Walter Leisi, 64, remembers well when in 1962 his father, a baker
from Basel, decided to build a factory in Wangen to produce his packaged
puff pastry, which had been such a hit at home. “We had three
nationalities back then,” he said, recalling the starting work force of
about 70 people. “Swiss, Italians and Spaniards.”

In 1972 the factory passed into Nestlé’s hands, but the younger Mr.
Leisi, who also voted against the minaret ban, managed it until last
year. Now there are 400 employees, about two-thirds non-Swiss. “Many
Swiss think it’s not necessary for them to work nights,” he said.

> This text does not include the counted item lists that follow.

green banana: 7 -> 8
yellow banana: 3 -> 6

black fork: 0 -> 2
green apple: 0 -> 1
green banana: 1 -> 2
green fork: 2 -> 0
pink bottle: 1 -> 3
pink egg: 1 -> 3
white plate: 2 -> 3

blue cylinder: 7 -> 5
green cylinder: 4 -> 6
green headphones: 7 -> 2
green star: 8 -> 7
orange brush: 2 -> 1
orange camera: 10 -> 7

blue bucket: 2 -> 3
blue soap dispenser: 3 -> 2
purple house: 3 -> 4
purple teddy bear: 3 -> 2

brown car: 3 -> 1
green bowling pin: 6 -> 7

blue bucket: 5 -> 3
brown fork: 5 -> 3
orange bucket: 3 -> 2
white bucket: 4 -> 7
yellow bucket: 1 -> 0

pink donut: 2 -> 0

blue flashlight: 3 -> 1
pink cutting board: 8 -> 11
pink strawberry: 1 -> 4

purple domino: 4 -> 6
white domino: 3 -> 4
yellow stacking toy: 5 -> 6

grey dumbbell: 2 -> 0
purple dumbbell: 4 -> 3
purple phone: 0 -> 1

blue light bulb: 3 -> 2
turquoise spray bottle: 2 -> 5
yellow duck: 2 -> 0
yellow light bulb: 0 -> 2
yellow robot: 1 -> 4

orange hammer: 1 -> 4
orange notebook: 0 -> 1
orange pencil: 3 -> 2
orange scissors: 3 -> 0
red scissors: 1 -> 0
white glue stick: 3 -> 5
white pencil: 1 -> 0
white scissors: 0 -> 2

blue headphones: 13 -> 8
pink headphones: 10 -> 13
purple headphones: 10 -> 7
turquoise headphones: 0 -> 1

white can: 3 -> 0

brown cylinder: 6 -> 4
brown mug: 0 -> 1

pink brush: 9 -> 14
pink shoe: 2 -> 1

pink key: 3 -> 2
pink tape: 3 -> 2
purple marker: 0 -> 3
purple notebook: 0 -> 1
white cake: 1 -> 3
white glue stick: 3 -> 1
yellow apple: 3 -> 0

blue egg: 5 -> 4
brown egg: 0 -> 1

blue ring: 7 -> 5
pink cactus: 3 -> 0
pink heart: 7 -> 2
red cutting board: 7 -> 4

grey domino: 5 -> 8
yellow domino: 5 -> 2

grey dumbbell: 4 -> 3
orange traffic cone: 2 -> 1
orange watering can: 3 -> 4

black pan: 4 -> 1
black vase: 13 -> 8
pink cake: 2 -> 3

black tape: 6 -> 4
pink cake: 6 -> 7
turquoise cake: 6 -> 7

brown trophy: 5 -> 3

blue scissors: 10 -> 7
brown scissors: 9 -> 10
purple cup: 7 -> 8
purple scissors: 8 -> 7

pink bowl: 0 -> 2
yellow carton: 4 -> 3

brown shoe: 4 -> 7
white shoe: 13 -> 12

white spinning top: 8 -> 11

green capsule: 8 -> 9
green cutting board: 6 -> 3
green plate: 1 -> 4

Signs on factory walls are in numerous languages, including
Albanian, Serbian, Italian and Turkish. During the wars in the former
Yugoslavia in the 1990s, Mr. Leisi said, “I had a bad feeling; would
there be knifings here? Down there they were killing each other, yet
here we never had a problem.”

Most of the factory’s halal products are exported to France, which
has Europe’s largest Muslim population. To meet growing demand, the
factory runs three eight-hour shifts a day, Mr. Decker said, sometimes
Saturdays.

How does Mr. Leisi explain the resistance to minarets in a town that
lives in part by selling food to Muslims?

“The problem is you had a certain category of extremist on one side,
and another on the other side,” he said, shaking his head.

Gesturing over his shoulder toward the Turkish club, he added, “One
of the reasons, of course, was that little minaret over there.”